Back on the bike, restored with good words and happy thoughts, I punched onward. Not long after, the route went back into the hills. Between when the road dipped to follow a babbling brook where the temperature dropped an easy 15 degrees to where the road went up to the clouds steeper than I’ve ever ridden before, my emotions again got a hold of me. What, I wondered, was I doing?
This time the question was very different. It was not, “What am I doing?” as in why am I on a bike, drooling on myself in a sorry state of tiredness, in the middle of nowhere. I knew that answer; I was trying to chase a childhood dream. The question I realized being asked of myself, by myself, was “What are you doing by hiding your feelings, by burying yourself behind yet another obstacle, by denying, even neglecting your own feelings and in turn hurting the one person who loves you most.

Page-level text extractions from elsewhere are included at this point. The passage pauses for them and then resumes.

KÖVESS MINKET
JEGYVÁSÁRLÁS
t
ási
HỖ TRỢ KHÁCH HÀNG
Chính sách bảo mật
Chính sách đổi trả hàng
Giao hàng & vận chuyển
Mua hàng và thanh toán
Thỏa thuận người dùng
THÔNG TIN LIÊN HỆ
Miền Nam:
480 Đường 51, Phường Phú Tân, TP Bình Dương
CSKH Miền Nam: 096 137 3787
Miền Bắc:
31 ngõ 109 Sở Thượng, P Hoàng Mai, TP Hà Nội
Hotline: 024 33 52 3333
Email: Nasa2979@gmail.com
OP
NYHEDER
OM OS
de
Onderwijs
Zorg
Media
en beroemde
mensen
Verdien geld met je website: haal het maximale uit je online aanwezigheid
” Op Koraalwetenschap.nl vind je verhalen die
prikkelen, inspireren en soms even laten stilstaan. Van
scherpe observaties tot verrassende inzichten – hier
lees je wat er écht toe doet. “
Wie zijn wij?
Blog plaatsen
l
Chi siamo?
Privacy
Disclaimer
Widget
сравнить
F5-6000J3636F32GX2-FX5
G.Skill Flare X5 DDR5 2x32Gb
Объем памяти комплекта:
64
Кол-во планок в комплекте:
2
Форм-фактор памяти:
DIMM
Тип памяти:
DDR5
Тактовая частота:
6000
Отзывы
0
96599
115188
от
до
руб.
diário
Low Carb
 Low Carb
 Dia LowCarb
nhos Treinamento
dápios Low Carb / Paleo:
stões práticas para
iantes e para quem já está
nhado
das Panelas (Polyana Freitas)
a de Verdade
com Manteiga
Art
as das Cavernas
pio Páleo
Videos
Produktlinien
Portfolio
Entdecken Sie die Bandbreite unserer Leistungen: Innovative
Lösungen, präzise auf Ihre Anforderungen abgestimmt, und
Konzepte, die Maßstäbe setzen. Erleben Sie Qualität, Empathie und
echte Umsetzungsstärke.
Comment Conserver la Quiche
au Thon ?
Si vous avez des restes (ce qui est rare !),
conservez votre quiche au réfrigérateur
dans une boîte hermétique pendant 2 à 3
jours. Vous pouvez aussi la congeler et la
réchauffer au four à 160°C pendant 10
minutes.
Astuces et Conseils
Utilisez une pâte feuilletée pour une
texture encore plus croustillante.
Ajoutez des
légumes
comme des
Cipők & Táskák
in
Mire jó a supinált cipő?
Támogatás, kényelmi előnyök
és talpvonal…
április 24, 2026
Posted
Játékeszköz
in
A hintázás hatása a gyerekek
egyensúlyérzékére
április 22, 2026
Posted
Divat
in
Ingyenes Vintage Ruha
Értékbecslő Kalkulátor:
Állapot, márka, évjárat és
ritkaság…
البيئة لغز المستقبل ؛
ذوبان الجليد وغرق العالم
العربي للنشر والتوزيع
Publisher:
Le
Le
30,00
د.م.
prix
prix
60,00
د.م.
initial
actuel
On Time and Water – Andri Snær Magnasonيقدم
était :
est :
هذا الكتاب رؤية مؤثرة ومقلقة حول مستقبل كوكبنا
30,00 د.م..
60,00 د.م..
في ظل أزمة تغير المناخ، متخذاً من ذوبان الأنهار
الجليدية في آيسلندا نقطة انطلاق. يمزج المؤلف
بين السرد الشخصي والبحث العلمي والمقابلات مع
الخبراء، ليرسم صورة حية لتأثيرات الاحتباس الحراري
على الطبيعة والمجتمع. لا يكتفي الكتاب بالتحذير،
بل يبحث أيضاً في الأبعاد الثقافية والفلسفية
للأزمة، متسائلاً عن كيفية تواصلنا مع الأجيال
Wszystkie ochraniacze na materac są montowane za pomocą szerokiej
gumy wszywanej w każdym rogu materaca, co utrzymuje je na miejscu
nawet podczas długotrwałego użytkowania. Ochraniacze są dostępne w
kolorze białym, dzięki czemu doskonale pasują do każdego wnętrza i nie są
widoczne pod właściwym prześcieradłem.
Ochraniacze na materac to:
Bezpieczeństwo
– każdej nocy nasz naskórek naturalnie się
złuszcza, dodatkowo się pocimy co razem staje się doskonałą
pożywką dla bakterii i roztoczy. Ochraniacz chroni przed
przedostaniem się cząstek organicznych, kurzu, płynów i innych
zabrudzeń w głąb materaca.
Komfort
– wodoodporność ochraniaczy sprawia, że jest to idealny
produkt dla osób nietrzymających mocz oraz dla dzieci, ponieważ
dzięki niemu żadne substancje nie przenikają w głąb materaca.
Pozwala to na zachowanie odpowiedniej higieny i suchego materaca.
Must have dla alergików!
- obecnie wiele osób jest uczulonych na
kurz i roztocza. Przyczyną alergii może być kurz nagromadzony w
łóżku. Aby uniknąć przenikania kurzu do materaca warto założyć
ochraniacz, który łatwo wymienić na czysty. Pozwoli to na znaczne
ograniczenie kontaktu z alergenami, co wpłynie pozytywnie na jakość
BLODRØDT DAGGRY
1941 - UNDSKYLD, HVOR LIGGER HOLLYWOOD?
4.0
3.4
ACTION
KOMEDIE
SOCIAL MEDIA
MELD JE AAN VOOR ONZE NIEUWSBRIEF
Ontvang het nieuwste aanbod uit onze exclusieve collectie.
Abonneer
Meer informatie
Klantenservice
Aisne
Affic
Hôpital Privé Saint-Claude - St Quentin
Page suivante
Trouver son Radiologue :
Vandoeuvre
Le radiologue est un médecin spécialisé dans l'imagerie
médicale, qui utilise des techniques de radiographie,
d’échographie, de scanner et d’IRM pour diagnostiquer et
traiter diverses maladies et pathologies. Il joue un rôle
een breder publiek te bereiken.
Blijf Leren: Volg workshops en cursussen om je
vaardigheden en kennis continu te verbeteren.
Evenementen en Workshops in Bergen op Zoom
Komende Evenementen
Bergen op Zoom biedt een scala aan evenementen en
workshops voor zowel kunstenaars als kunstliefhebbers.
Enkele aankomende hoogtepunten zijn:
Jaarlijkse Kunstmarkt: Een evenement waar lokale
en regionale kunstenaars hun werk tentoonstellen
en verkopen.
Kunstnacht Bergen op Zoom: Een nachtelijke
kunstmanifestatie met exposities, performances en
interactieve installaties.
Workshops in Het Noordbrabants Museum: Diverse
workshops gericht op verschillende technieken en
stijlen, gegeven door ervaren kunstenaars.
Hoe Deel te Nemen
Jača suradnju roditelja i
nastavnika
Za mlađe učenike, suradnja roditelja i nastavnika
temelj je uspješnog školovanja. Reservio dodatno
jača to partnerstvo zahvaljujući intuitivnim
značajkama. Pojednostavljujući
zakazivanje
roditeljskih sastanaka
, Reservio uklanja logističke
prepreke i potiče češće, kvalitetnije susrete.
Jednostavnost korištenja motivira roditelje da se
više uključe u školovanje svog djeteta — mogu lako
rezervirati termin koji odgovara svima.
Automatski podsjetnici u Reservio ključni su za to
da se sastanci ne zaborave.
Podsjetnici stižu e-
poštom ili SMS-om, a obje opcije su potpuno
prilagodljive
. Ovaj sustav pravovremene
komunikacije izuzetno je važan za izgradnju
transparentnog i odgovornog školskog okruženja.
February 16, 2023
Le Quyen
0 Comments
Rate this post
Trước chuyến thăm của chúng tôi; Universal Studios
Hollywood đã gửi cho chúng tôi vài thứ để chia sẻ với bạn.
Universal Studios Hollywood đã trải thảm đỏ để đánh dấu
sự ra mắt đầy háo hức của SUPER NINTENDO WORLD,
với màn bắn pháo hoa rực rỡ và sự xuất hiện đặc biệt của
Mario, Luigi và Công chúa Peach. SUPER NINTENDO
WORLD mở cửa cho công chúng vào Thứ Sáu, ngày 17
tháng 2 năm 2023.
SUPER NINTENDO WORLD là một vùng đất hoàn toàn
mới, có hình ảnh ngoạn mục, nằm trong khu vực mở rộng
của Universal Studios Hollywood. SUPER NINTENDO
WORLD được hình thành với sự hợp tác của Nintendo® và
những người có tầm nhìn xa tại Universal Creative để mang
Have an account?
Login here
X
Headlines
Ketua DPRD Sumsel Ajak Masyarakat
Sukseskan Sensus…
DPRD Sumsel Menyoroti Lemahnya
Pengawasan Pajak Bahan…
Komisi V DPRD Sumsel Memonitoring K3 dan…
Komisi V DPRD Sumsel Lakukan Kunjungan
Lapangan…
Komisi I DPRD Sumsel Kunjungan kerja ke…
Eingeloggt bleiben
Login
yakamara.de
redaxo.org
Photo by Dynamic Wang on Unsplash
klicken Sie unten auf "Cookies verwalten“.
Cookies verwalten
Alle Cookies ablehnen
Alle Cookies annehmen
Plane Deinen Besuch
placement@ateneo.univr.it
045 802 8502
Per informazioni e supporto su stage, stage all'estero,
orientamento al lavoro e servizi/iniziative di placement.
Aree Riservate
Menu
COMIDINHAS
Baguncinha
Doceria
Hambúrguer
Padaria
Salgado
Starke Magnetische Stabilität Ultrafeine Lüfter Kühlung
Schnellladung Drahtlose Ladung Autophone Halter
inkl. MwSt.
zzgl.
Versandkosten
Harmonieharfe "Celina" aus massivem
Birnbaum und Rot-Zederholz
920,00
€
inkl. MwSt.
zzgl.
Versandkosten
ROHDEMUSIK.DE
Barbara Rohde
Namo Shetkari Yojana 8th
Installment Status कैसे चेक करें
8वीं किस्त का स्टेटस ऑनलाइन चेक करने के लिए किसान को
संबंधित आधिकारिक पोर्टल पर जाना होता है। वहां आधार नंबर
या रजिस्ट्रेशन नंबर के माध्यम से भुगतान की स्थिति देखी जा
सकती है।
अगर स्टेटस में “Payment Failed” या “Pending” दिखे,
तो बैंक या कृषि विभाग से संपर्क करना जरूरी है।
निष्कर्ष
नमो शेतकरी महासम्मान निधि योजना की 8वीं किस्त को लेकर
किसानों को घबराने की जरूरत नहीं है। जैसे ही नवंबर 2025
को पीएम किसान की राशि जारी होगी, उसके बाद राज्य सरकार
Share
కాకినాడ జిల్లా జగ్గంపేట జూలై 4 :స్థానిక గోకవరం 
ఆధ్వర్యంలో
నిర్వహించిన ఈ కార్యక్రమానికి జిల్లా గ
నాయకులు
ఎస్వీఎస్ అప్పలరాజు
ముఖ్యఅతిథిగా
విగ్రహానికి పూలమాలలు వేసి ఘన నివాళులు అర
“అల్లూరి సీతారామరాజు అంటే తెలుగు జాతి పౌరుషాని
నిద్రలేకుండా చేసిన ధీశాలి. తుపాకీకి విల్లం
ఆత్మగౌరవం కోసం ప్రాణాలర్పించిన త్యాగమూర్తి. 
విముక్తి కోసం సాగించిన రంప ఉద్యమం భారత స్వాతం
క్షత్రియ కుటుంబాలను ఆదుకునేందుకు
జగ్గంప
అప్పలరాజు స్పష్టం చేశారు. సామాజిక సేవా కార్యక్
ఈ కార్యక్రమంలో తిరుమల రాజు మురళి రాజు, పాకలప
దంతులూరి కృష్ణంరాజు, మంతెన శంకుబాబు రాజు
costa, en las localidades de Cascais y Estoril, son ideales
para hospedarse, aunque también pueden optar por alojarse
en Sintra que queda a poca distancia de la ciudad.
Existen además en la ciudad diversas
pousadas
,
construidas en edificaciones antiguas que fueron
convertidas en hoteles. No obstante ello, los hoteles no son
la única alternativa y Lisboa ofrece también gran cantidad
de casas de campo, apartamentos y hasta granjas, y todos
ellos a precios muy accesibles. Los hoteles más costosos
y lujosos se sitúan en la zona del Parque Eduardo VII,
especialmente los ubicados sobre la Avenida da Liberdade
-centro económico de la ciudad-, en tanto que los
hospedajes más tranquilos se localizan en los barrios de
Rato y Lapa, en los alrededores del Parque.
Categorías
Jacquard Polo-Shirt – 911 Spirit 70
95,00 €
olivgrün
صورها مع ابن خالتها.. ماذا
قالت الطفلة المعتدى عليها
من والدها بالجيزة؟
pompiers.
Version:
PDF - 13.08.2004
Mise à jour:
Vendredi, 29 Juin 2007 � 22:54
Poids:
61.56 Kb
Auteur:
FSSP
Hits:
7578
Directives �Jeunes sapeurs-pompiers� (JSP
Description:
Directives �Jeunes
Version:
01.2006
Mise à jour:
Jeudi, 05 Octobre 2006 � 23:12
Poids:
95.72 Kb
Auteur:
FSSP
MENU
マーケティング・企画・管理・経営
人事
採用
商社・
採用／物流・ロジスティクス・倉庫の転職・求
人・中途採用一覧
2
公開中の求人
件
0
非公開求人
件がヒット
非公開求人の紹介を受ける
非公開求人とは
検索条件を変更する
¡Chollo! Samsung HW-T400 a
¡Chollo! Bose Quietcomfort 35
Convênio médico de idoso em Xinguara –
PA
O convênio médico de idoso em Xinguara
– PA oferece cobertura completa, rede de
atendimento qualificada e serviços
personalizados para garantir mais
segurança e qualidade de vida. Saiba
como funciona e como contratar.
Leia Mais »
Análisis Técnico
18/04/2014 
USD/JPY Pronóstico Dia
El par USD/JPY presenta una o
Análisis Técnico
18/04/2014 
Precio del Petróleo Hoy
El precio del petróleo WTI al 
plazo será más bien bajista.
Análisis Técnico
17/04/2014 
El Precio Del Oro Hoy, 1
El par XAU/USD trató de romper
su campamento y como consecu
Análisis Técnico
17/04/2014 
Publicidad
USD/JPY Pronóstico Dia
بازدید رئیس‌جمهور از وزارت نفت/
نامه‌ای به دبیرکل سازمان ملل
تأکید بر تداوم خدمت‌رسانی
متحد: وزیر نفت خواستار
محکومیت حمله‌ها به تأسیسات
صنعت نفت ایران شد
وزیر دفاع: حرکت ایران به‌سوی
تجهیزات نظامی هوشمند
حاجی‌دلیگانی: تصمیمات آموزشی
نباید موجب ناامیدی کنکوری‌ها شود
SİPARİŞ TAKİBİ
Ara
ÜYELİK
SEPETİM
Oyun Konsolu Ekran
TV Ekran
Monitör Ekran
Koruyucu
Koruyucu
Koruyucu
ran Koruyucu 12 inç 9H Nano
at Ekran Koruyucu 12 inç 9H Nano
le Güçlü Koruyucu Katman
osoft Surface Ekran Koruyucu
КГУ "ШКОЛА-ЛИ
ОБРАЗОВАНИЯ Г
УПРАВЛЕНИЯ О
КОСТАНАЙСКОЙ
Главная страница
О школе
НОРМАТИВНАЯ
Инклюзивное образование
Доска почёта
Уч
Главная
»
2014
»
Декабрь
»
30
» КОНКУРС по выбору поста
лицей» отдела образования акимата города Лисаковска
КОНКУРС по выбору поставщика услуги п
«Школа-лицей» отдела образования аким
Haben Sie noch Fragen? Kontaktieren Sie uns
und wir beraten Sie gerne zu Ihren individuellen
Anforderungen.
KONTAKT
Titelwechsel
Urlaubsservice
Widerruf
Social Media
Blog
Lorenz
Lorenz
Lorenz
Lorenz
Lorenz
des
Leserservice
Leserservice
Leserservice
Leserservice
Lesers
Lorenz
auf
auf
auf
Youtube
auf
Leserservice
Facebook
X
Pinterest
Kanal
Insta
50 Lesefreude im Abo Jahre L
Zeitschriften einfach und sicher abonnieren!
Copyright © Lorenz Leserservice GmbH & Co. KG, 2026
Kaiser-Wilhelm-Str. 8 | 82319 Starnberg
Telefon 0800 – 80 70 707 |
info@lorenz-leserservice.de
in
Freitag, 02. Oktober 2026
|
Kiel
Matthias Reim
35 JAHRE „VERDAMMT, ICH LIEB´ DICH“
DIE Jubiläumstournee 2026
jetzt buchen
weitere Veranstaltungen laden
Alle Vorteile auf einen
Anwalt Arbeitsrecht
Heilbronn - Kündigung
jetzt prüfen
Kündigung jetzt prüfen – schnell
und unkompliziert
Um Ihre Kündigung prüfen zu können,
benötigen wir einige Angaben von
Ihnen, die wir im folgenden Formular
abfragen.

And that was just it. I realized that I would say that it was her who loved me – as if she was the one doing the loving – and I’d say how great it felt to be loved, for it was truly in my heart, my head, even my whole body. But this love was not in my words, nor my actions, nor was it something I wanted to see, as if being in love was somehow weak. It was profound. I realized that by ignoring my own feelings I was in turn hurting her. It was a great shame, and I felt embarrassed, even upset with myself, for allowing myself to hurt her in this way, because here I was doing just that. That’s when I realized that instead of seeking greener pastures for love, life, and peace for myself, I needed to open my eyes, my heart, my core, let down my guard, and right in front of me would be a girl who I knew loved me more than anything or anybody. Her actions, her words – all of it – painted the picture. Mine, sadly, none of it. Instead of opening my heart, I turned off the lights and closed the blinds. Good night.
And then it hit. I started to cry. Tears rolled down my cheeks as I pedaled up yet another hill. I saw something quite remarkable in front of me. It was love. This girl would do anything for me, yet I kept her at arms length with my feelings. She supported me through everything, and not only that but she also enabled me when I need enabling, boosted my confidence when I wondered if I could do it, and pushed me towards my dreams and furthered me as a person. And what I saw was I was about to lose it. And what I discovered was that I would be very hurt. Because what I saw was love: my love for her. And if I ignored it, I would lose out.
Amid the tears and flowing emotions, out popped a smile, then another, and before long, it hit me like sudden gust at my back that shot me along 5 mph faster. I had to marry this girl. And the smile was because I knew exactly how I would propose. It all was just too fitting. I would bridge me accomplishing a childhood dream with her amazing support and ability to get me to see the light, to be a better person, and to decide, once and for all, to let myself love.
114 miles by bike in the middle of nowhere Pennsylvania was a turning point. It was the day I discovered that what I had been seeking for so long was right before me, there for the taking, and it showed me that I was about to lose it if I didn’t grow up. It was a long ride. But I grew up that day. I grew up. And I found love. It was too obvious. And now I could see it.